There are two camps of Brits out there right now: those who are loving the Olympic Games build up and those who are thoroughly hating the hype.

So if you’re in the latter, stop reading this now. It is likely to provoke symptoms of agitation and possible exasperation. But if you’re an out and proud Olympics fan, then read on – this story could make your heart swell.

I work in a district general hospital where the staff turnover is low (below the national average) and long service awards are a-plenty. It’s both a positive (strong relationships in and across teams) and a negative (team morale can disproportionately suffer in challenging times).

So as we step up our communication and engagement efforts to encourage transformational change, it felt timely to measure that morale. And so, using the NHS Institute for Innovation and Improvement “energy” test, we asked the hospital’s top 100 employees (nurses, doctors and other healthcare professions) to tell us. My hunch – that our energy state would major on ’resigned inertia’ – was right. We’ve got a lot of downbeat staff out there.

Then just the other week, I saw quite the opposite. I watched off duty staff from one of our wards compete in their own mini Olympics fundraiser at the front of the hospital. They did it in lousy weather, with far fewer spectators than the official ones around the corner. And as I stood watching them in the freezing cold, as they ran up and down the obstacle courses, I couldn’t help but ask what was motivating them? They’d gone to a lot of effort. Equipment had been loaned from a school, a bouncy castle had been borrowed, they’d sat down to plan and manage the event and, above all, staff had bothered to come in on their day off. These people were neither inert nor resigned.

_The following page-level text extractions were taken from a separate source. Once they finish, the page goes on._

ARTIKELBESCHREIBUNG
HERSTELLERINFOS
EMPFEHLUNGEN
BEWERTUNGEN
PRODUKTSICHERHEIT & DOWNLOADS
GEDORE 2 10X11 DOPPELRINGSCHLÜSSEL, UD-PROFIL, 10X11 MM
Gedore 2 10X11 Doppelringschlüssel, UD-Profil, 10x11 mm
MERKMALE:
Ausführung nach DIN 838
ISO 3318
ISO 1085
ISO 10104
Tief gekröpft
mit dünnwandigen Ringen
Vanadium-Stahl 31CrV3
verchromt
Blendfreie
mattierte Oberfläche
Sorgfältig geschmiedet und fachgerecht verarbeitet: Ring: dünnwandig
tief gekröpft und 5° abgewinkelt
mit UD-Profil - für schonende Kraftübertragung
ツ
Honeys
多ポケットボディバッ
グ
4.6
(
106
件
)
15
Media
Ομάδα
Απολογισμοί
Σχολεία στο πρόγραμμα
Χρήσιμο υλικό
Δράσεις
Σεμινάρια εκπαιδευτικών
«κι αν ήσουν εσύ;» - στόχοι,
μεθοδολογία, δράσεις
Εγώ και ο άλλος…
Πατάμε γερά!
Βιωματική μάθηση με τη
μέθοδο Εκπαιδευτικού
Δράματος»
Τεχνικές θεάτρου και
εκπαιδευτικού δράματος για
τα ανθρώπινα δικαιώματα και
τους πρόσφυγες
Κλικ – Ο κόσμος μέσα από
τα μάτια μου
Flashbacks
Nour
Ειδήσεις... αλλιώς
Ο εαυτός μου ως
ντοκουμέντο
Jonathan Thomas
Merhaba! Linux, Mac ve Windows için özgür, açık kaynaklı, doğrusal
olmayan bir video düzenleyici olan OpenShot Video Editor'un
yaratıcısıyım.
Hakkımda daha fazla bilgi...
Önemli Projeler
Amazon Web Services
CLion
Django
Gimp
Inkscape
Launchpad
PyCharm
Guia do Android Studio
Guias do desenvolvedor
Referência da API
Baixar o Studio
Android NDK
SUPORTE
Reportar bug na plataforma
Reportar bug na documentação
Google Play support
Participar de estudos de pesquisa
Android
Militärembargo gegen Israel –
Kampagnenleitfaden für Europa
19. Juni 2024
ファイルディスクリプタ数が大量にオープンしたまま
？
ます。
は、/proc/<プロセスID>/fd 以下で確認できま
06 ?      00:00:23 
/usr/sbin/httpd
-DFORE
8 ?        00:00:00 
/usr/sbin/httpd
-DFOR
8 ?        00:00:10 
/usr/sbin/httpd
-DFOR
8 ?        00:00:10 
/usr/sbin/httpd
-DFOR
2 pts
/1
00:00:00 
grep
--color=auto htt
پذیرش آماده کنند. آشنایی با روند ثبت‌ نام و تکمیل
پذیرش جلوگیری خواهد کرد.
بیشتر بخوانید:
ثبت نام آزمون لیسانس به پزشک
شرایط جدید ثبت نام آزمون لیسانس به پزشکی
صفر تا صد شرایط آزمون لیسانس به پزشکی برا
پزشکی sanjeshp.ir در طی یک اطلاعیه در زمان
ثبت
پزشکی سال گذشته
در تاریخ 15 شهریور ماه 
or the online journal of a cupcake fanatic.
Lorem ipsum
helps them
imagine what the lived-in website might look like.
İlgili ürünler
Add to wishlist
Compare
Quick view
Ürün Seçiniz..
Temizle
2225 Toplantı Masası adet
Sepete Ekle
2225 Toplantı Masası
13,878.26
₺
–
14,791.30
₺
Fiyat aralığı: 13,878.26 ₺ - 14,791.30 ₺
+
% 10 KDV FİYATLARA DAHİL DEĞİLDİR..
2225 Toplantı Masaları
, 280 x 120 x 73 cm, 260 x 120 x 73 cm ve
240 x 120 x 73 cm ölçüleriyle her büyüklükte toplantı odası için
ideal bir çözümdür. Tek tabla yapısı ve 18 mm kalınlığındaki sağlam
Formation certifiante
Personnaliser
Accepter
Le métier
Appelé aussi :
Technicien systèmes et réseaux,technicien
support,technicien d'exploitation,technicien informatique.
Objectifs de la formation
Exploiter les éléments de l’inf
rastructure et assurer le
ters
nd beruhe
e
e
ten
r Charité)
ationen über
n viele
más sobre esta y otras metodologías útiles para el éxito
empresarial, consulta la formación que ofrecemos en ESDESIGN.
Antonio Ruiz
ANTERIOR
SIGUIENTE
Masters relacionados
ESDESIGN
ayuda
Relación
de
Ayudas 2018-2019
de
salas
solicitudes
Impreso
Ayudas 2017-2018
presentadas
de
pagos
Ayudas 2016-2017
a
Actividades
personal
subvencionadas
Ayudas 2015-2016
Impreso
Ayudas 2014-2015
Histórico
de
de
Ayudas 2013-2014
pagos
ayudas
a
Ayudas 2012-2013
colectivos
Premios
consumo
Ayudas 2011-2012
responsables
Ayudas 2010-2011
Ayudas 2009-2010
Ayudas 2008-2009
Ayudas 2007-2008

Here’s why I think they did it. They have a great leader in their lead nurse. She connects with people across the hospital and outside it, she’s a great communicator, her energy levels are off the scale and she’s keen to try new ideas. She is inspirational and her team adore her. They can see her vision (absolutely amazing care for elderly and dementia patients), they can feel her passion and they want a piece of it. It’s that simple.

So while our overall energy levels need some tlc, there are pockets where it’s hugely productive and positive. What we need to do next is understand the measurable success factors in those teams and benchmark against them. If we do that, while continuing to frame our organisational challenge as a positive one, we might just have ourselves a winning team.